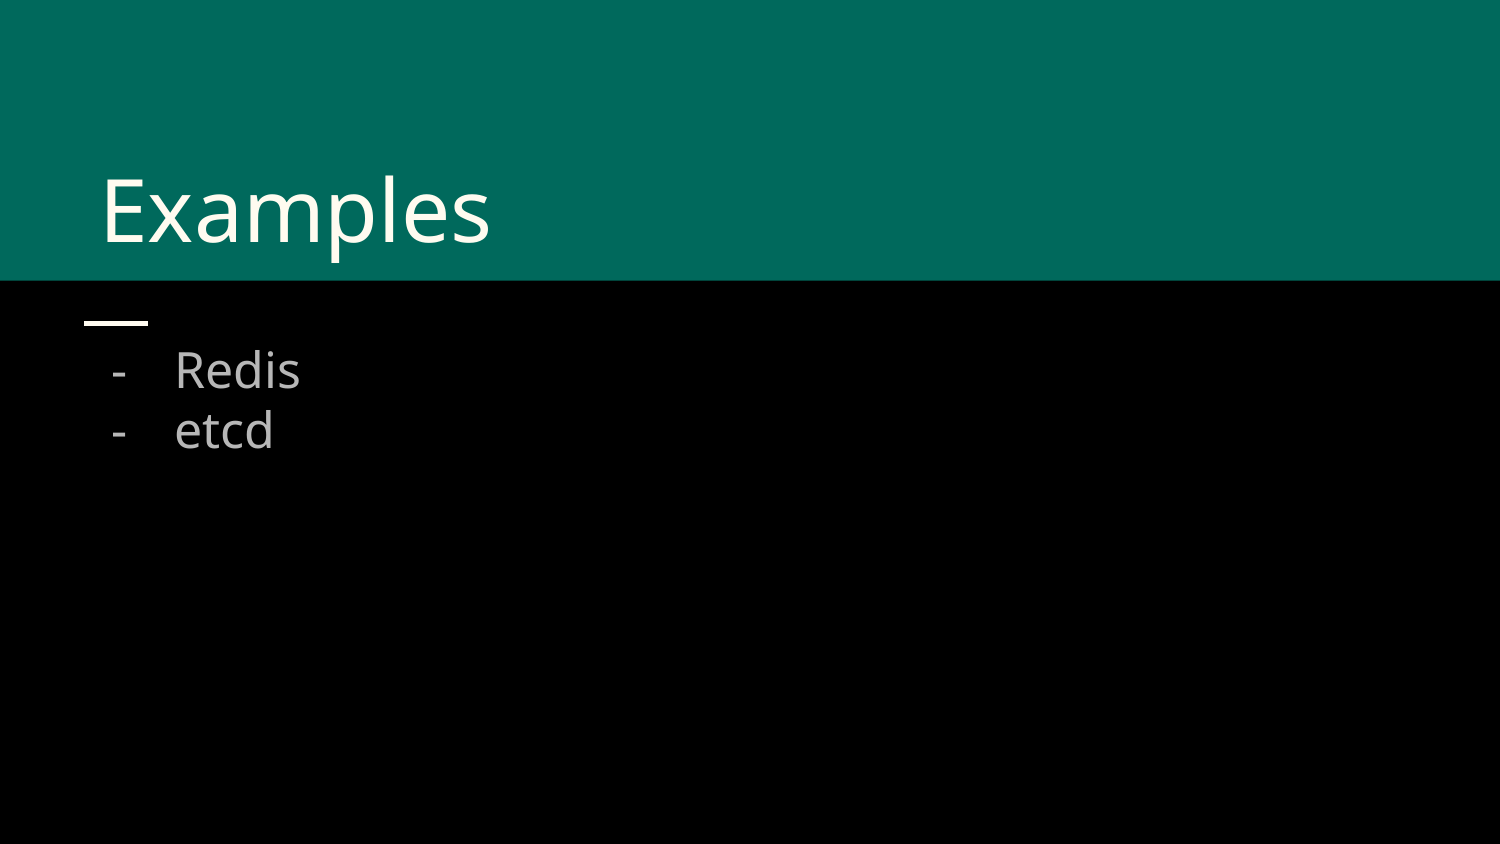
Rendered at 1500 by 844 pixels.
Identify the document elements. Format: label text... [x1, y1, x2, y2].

subtitle Redis etcd [84, 323, 1416, 765]
title Examples [84, 25, 1416, 275]
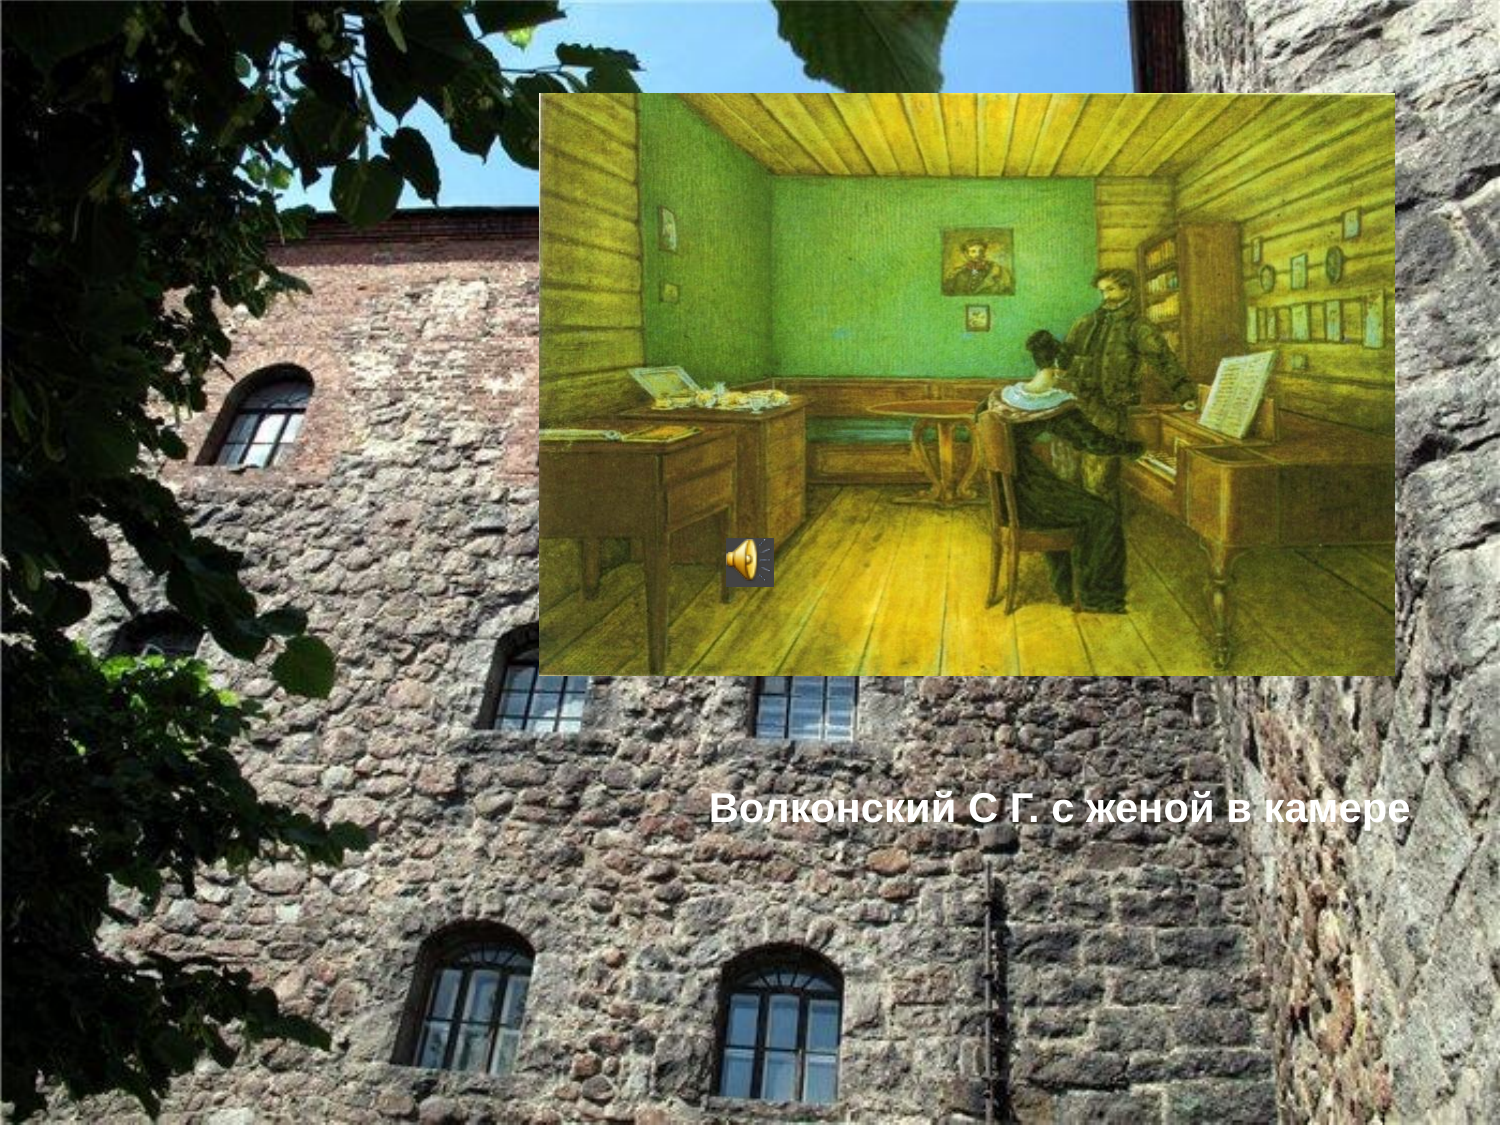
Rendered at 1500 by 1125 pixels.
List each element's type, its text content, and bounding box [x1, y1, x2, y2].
——
[Task instructions] The lines of the records that contain the string "pixels" should be located and copied.

[Reply]
Rendered at 1500 by 844 pixels.
Rendered at 1500 by 1125 pixels.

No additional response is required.